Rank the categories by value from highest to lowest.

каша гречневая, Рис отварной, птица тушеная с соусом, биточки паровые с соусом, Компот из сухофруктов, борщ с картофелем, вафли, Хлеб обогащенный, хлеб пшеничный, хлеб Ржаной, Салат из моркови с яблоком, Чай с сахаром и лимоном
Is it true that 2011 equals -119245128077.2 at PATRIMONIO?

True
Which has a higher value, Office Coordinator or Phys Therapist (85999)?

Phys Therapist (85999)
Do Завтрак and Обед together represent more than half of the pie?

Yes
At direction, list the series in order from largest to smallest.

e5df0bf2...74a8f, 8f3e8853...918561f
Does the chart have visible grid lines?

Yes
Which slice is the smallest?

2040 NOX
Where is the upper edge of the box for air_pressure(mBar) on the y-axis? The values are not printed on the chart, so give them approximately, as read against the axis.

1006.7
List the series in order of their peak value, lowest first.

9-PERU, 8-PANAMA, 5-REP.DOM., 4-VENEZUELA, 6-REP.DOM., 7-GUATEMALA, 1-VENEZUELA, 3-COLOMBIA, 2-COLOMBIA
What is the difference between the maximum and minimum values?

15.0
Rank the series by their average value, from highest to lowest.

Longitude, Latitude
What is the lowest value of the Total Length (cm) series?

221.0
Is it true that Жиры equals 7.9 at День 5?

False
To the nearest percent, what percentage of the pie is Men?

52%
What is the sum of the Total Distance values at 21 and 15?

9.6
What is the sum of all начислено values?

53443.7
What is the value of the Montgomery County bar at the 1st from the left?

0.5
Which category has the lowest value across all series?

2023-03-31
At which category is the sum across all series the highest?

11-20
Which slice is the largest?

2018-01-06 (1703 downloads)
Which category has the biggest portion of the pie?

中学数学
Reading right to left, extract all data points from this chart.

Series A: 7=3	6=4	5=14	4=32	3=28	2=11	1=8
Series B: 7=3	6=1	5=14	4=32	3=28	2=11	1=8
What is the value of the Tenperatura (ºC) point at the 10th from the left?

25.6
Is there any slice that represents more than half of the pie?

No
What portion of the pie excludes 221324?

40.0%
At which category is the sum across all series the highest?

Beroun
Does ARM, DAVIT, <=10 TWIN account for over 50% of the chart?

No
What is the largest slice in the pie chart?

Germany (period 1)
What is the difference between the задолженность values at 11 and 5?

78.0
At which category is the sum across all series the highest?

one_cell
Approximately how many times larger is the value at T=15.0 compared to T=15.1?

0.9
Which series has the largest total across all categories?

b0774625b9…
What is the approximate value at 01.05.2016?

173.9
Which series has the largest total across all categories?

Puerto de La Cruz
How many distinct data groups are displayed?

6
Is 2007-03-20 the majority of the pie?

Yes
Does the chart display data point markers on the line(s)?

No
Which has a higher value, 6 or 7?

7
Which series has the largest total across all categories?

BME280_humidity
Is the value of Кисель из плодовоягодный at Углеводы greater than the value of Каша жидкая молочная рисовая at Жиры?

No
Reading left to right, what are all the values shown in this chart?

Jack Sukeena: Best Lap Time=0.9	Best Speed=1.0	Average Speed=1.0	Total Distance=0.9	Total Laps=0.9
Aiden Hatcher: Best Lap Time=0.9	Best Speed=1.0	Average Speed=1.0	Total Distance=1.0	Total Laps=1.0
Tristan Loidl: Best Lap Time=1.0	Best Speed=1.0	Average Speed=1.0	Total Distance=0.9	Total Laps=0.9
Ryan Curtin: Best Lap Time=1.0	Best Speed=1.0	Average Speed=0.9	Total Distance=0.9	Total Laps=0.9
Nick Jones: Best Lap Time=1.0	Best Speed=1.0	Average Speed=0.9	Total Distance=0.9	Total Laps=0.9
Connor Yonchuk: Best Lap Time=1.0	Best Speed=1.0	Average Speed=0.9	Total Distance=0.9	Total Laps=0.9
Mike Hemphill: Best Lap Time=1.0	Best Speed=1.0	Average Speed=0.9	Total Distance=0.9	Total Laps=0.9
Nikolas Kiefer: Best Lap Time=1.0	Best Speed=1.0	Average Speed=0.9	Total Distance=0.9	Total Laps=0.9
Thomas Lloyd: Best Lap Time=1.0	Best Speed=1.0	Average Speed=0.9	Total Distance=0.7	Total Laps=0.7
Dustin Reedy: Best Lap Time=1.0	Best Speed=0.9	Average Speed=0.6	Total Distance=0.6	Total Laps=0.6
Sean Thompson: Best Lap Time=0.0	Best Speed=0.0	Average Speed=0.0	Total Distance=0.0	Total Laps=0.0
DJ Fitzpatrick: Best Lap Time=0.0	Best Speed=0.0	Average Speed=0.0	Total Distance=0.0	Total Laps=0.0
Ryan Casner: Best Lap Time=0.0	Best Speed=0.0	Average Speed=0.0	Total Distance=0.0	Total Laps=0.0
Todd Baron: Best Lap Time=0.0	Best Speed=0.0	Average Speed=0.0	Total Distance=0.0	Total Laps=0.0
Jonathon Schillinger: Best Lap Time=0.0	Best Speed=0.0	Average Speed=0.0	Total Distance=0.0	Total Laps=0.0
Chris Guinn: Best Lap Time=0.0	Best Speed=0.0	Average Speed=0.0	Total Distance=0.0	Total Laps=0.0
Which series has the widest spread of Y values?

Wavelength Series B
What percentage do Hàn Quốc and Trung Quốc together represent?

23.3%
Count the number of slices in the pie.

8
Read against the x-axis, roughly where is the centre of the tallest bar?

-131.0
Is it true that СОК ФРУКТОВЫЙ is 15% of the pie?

+ + +

#### Task goal
Rewrite all of the records above as a numbered list, one line per item, and drop the blank lines.

#### Finished task
1. Rank the categories by value from highest to lowest.
2. каша гречневая, Рис отварной, птица тушеная с соусом, биточки паровые с соусом, Компот из сухофруктов, борщ с картофелем, вафли, Хлеб обогащенный, хлеб пшеничный, хлеб Ржаной, Салат из моркови с яблоком, Чай с сахаром и лимоном
3. Is it true that 2011 equals -119245128077.2 at PATRIMONIO?
4. True
5. Which has a higher value, Office Coordinator or Phys Therapist (85999)?
6. Phys Therapist (85999)
7. Do Завтрак and Обед together represent more than half of the pie?
8. Yes
9. At direction, list the series in order from largest to smallest.
10. e5df0bf2...74a8f, 8f3e8853...918561f
11. Does the chart have visible grid lines?
12. Yes
13. Which slice is the smallest?
14. 2040 NOX
15. Where is the upper edge of the box for air_pressure(mBar) on the y-axis? The values are not printed on the chart, so give them approximately, as read against the axis.
16. 1006.7
17. List the series in order of their peak value, lowest first.
18. 9-PERU, 8-PANAMA, 5-REP.DOM., 4-VENEZUELA, 6-REP.DOM., 7-GUATEMALA, 1-VENEZUELA, 3-COLOMBIA, 2-COLOMBIA
19. What is the difference between the maximum and minimum values?
20. 15.0
21. Rank the series by their average value, from highest to lowest.
22. Longitude, Latitude
23. What is the lowest value of the Total Length (cm) series?
24. 221.0
25. Is it true that Жиры equals 7.9 at День 5?
26. False
27. To the nearest percent, what percentage of the pie is Men?
28. 52%
29. What is the sum of the Total Distance values at 21 and 15?
30. 9.6
31. What is the sum of all начислено values?
32. 53443.7
33. What is the value of the Montgomery County bar at the 1st from the left?
34. 0.5
35. Which category has the lowest value across all series?
36. 2023-03-31
37. At which category is the sum across all series the highest?
38. 11-20
39. Which slice is the largest?
40. 2018-01-06 (1703 downloads)
41. Which category has the biggest portion of the pie?
42. 中学数学
43. Reading right to left, extract all data points from this chart.
44. Series A: 7=3	6=4	5=14	4=32	3=28	2=11	1=8
45. Series B: 7=3	6=1	5=14	4=32	3=28	2=11	1=8
46. What is the value of the Tenperatura (ºC) point at the 10th from the left?
47. 25.6
48. Is there any slice that represents more than half of the pie?
49. No
50. What portion of the pie excludes 221324?
51. 40.0%
52. At which category is the sum across all series the highest?
53. Beroun
54. Does ARM, DAVIT, <=10 TWIN account for over 50% of the chart?
55. No
56. What is the largest slice in the pie chart?
57. Germany (period 1)
58. What is the difference between the задолженность values at 11 and 5?
59. 78.0
60. At which category is the sum across all series the highest?
61. one_cell
62. Approximately how many times larger is the value at T=15.0 compared to T=15.1?
63. 0.9
64. Which series has the largest total across all categories?
65. b0774625b9…
66. What is the approximate value at 01.05.2016?
67. 173.9
68. Which series has the largest total across all categories?
69. Puerto de La Cruz
70. How many distinct data groups are displayed?
71. 6
72. Is 2007-03-20 the majority of the pie?
73. Yes
74. Does the chart display data point markers on the line(s)?
75. No
76. Which has a higher value, 6 or 7?
77. 7
78. Which series has the largest total across all categories?
79. BME280_humidity
80. Is the value of Кисель из плодовоягодный at Углеводы greater than the value of Каша жидкая молочная рисовая at Жиры?
81. No
82. Reading left to right, what are all the values shown in this chart?
83. Jack Sukeena: Best Lap Time=0.9	Best Speed=1.0	Average Speed=1.0	Total Distance=0.9	Total Laps=0.9
84. Aiden Hatcher: Best Lap Time=0.9	Best Speed=1.0	Average Speed=1.0	Total Distance=1.0	Total Laps=1.0
85. Tristan Loidl: Best Lap Time=1.0	Best Speed=1.0	Average Speed=1.0	Total Distance=0.9	Total Laps=0.9
86. Ryan Curtin: Best Lap Time=1.0	Best Speed=1.0	Average Speed=0.9	Total Distance=0.9	Total Laps=0.9
87. Nick Jones: Best Lap Time=1.0	Best Speed=1.0	Average Speed=0.9	Total Distance=0.9	Total Laps=0.9
88. Connor Yonchuk: Best Lap Time=1.0	Best Speed=1.0	Average Speed=0.9	Total Distance=0.9	Total Laps=0.9
89. Mike Hemphill: Best Lap Time=1.0	Best Speed=1.0	Average Speed=0.9	Total Distance=0.9	Total Laps=0.9
90. Nikolas Kiefer: Best Lap Time=1.0	Best Speed=1.0	Average Speed=0.9	Total Distance=0.9	Total Laps=0.9
91. Thomas Lloyd: Best Lap Time=1.0	Best Speed=1.0	Average Speed=0.9	Total Distance=0.7	Total Laps=0.7
92. Dustin Reedy: Best Lap Time=1.0	Best Speed=0.9	Average Speed=0.6	Total Distance=0.6	Total Laps=0.6
93. Sean Thompson: Best Lap Time=0.0	Best Speed=0.0	Average Speed=0.0	Total Distance=0.0	Total Laps=0.0
94. DJ Fitzpatrick: Best Lap Time=0.0	Best Speed=0.0	Average Speed=0.0	Total Distance=0.0	Total Laps=0.0
95. Ryan Casner: Best Lap Time=0.0	Best Speed=0.0	Average Speed=0.0	Total Distance=0.0	Total Laps=0.0
96. Todd Baron: Best Lap Time=0.0	Best Speed=0.0	Average Speed=0.0	Total Distance=0.0	Total Laps=0.0
97. Jonathon Schillinger: Best Lap Time=0.0	Best Speed=0.0	Average Speed=0.0	Total Distance=0.0	Total Laps=0.0
98. Chris Guinn: Best Lap Time=0.0	Best Speed=0.0	Average Speed=0.0	Total Distance=0.0	Total Laps=0.0
99. Which series has the widest spread of Y values?
100. Wavelength Series B
101. What percentage do Hàn Quốc and Trung Quốc together represent?
102. 23.3%
103. Count the number of slices in the pie.
104. 8
105. Read against the x-axis, roughly where is the centre of the tallest bar?
106. -131.0
107. Is it true that СОК ФРУКТОВЫЙ is 15% of the pie?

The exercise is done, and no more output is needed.